We refined this process over the course of the pandemic, based on evidence about how students are reaching out and using the services available. We have also partnered with our local NHS services alongside the other universities in Cardiff, to make sure that we know if a student is referred to them or needs their help. For me, it’s all about making students feel that they are valuable to their university, and not expecting them to know how to navigate these complex systems — especially if they are coming to us in a crisis.
Our Students Union is key to helping us build an inclusive university, especially when it comes to supporting mature students and commuter students. As a university, we are constantly looking for ways to throw the doors open and make sure that students know they are welcome no matter who they are.
I want students to know that they can bring their whole selves to their studies, because attending a Higher Education (HE) institution can be a transformative moment, and we need to provide them with the skills that will serve them best in the lives they really want to have.
In March, we held our first community Iftar, led by our Chaplain who happens to be Muslim.
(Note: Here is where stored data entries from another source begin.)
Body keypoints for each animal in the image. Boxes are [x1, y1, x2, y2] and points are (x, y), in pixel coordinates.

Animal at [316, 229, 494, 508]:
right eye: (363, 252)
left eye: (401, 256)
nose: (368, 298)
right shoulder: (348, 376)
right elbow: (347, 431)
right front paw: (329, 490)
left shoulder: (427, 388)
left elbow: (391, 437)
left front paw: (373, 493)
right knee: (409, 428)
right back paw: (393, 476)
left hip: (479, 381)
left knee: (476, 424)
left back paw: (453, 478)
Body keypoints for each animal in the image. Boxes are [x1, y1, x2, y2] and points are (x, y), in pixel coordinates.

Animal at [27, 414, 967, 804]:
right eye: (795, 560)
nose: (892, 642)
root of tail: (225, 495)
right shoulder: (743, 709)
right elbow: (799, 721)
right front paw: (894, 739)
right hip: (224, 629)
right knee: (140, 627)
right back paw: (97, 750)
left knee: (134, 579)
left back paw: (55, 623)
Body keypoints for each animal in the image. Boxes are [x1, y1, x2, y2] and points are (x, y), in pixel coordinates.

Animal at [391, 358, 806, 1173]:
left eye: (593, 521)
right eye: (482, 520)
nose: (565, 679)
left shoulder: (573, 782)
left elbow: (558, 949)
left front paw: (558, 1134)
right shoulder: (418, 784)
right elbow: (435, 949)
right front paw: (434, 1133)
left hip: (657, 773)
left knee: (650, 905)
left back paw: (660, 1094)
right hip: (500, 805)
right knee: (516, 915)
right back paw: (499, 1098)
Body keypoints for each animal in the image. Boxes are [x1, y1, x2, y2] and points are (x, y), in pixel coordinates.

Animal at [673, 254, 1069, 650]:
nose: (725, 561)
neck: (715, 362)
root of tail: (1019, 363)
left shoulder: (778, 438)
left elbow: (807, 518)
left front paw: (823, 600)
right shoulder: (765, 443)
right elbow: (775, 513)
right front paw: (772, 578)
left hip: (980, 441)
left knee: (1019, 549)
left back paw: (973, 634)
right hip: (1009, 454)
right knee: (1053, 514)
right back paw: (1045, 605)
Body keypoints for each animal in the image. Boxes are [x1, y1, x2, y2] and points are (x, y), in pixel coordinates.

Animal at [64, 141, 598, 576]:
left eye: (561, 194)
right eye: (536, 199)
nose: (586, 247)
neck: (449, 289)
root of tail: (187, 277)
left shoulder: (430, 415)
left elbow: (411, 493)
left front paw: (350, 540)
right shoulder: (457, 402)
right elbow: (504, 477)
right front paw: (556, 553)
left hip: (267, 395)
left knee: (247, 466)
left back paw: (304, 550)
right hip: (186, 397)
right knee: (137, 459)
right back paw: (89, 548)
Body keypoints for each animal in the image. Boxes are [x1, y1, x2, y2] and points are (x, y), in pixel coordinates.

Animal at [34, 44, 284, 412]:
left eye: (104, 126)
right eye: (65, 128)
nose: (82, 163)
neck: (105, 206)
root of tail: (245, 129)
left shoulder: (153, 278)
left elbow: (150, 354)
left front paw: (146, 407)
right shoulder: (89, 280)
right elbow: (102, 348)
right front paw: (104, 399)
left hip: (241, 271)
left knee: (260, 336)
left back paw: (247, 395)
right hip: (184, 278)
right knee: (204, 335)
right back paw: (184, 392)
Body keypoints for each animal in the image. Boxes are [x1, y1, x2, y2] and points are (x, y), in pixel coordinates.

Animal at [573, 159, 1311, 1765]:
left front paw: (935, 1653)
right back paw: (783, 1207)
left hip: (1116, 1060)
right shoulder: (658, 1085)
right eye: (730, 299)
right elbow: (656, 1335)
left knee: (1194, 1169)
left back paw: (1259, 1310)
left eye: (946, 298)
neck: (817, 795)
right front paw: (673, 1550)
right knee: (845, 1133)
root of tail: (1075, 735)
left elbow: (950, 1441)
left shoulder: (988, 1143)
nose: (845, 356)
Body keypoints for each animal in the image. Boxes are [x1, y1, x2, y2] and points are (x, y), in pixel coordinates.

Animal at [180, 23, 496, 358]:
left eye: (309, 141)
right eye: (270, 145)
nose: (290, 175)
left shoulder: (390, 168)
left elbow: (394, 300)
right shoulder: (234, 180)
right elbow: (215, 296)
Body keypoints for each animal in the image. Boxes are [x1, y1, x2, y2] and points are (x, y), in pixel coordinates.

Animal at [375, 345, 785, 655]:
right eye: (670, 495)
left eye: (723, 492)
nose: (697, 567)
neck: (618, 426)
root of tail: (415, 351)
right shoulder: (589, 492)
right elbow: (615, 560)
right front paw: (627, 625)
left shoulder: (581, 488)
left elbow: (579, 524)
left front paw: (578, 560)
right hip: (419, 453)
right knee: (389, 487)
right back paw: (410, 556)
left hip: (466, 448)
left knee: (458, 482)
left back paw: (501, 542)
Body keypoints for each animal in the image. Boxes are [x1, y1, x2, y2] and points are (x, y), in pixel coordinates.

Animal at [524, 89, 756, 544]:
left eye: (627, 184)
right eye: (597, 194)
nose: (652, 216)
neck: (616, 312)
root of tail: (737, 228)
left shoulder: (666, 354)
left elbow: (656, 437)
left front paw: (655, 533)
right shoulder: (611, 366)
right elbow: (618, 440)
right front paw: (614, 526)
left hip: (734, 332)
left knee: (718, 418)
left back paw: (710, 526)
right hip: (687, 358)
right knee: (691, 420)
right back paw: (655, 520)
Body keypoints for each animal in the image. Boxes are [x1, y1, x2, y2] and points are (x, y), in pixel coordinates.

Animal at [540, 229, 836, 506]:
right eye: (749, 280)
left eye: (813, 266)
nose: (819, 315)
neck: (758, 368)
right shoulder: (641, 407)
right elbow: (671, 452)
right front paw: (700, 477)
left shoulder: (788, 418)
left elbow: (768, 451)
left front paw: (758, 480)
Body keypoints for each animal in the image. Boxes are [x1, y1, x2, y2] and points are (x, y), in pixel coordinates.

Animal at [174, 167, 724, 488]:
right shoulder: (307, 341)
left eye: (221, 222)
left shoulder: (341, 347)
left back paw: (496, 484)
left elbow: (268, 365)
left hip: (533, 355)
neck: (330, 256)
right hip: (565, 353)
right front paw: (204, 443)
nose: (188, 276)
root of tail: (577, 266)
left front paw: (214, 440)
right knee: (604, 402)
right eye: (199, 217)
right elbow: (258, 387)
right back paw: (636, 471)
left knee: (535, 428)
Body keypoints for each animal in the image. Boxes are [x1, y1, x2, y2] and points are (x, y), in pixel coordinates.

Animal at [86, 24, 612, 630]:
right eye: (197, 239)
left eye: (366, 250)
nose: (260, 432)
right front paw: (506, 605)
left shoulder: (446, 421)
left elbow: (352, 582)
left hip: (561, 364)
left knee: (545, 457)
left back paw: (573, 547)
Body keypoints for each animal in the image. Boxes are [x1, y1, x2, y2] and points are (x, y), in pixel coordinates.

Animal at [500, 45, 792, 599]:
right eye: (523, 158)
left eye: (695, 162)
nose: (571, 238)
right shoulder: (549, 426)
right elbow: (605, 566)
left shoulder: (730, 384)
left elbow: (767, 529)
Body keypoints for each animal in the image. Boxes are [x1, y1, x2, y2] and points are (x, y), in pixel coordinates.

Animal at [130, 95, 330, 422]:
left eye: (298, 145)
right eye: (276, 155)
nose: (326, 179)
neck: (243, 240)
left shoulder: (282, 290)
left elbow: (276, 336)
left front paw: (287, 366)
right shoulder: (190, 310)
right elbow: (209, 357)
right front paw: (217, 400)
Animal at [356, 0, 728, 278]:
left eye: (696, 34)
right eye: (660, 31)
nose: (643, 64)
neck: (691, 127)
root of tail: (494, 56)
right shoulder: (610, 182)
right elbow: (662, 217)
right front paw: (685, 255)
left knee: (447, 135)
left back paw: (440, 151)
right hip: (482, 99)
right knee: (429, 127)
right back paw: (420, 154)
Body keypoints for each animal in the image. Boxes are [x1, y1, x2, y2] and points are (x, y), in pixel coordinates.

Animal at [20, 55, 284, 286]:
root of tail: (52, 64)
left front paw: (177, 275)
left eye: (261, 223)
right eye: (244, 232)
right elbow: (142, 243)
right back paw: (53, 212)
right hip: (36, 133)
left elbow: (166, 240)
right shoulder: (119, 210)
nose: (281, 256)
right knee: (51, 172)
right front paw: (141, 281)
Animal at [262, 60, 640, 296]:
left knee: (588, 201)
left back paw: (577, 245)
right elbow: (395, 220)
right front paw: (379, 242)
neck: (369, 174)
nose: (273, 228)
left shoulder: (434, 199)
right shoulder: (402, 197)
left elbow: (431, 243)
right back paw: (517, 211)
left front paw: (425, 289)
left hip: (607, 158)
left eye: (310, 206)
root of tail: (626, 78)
Over 150 students attended, as well as senior members of staff. We’re hoping to roll out a whole series of events like this next year, aimed at different communities within our university, to show students that their identities are not just welcome here but also celebrated and paid attention to.
Don’t be afraid to ask questions and to say the phrase “I don’t know”. It’s also important to recognise your own capacity and get comfortable saying “no” to things, too.
I really admire Prof. Shân Wareing: she has really demonstrated that it’s possible to be a brilliant HE leader while remaining compassionate, human and authentic.
A Tale of Two Cities by Charles Dickens really kicked off my love of reading and of human stories, but I would also recommend Range by David Epstein, which shows the value in refusing to specialise early and of having a wide horizon and perspective in your work.